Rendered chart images
════════

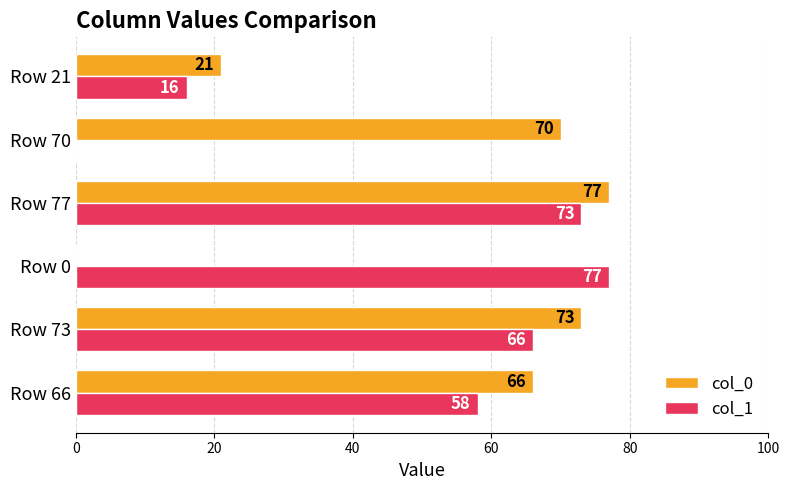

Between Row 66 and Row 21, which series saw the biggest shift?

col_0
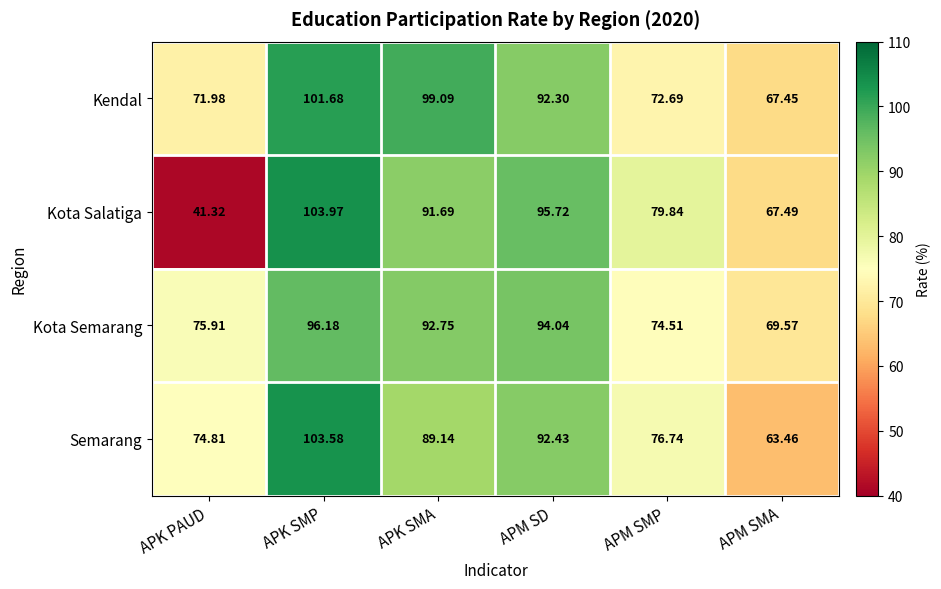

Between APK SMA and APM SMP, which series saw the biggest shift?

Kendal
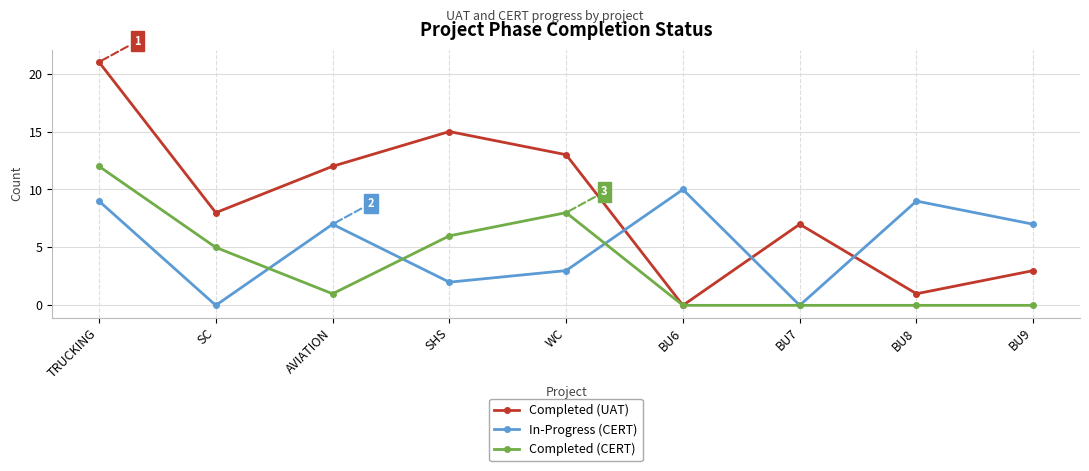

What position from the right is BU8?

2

════════

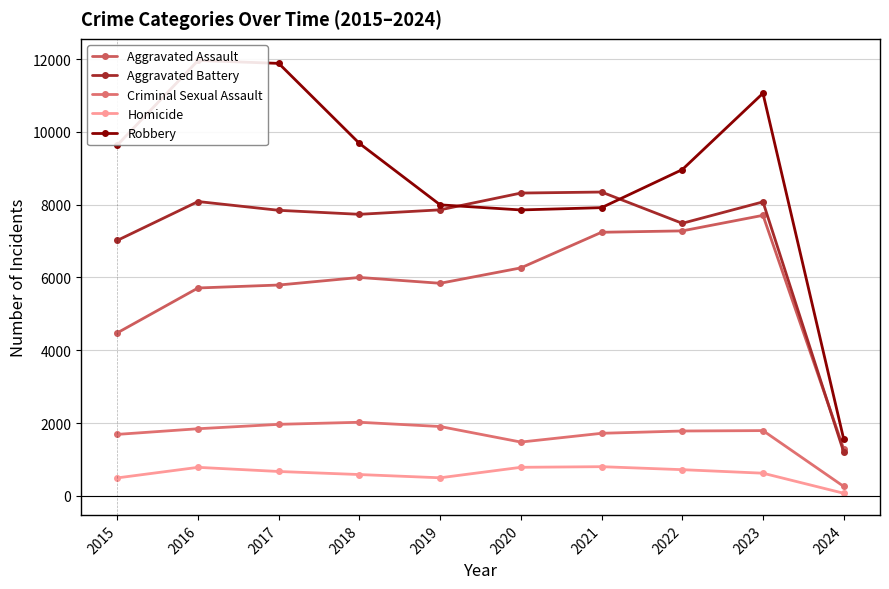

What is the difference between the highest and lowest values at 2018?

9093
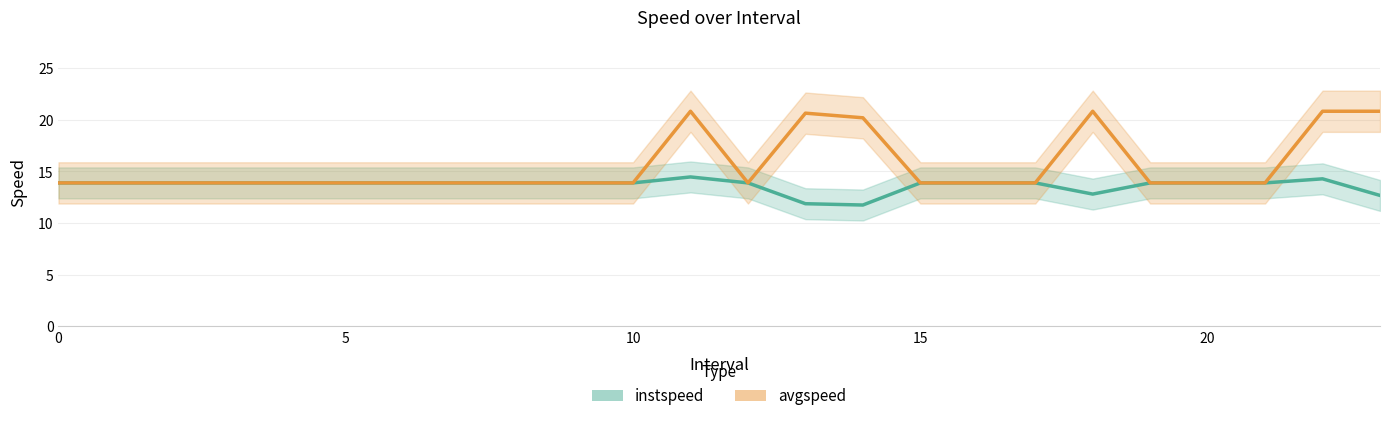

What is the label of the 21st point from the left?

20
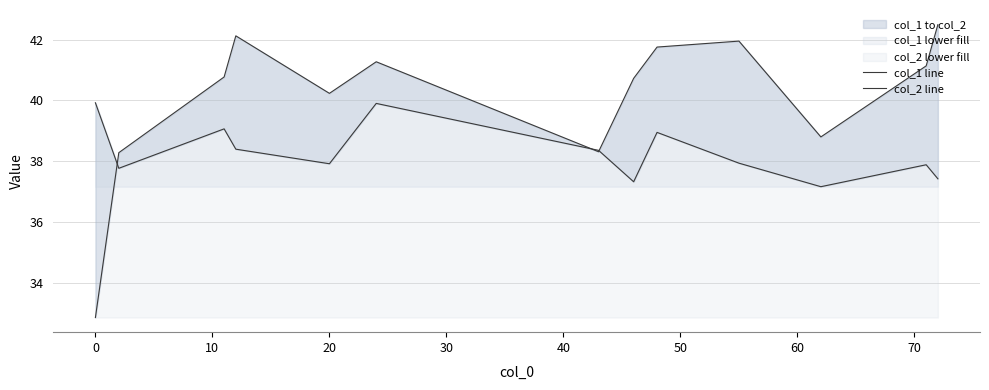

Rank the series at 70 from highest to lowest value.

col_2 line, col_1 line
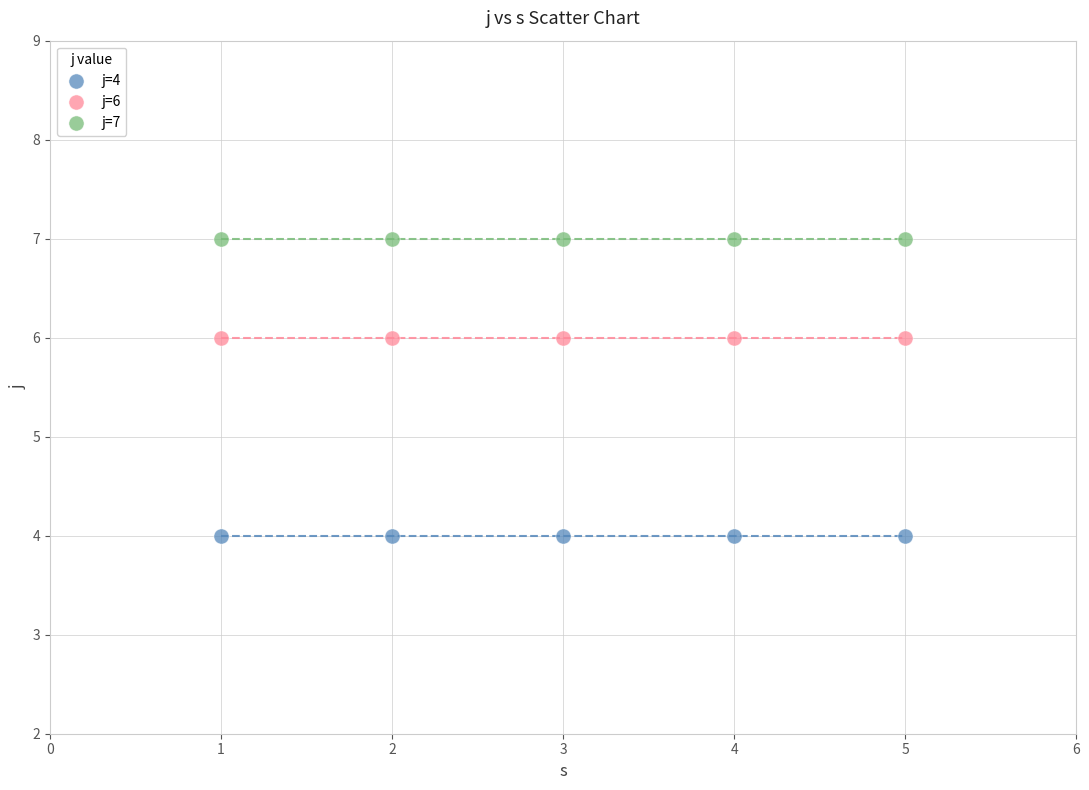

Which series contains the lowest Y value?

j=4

════════

Problem statement: Pull out every line in the records that contains the string "highest", matching case exactly.

Expected answer:
What is the difference between the highest and lowest values at 2018?
Rank the series at 70 from highest to lowest value.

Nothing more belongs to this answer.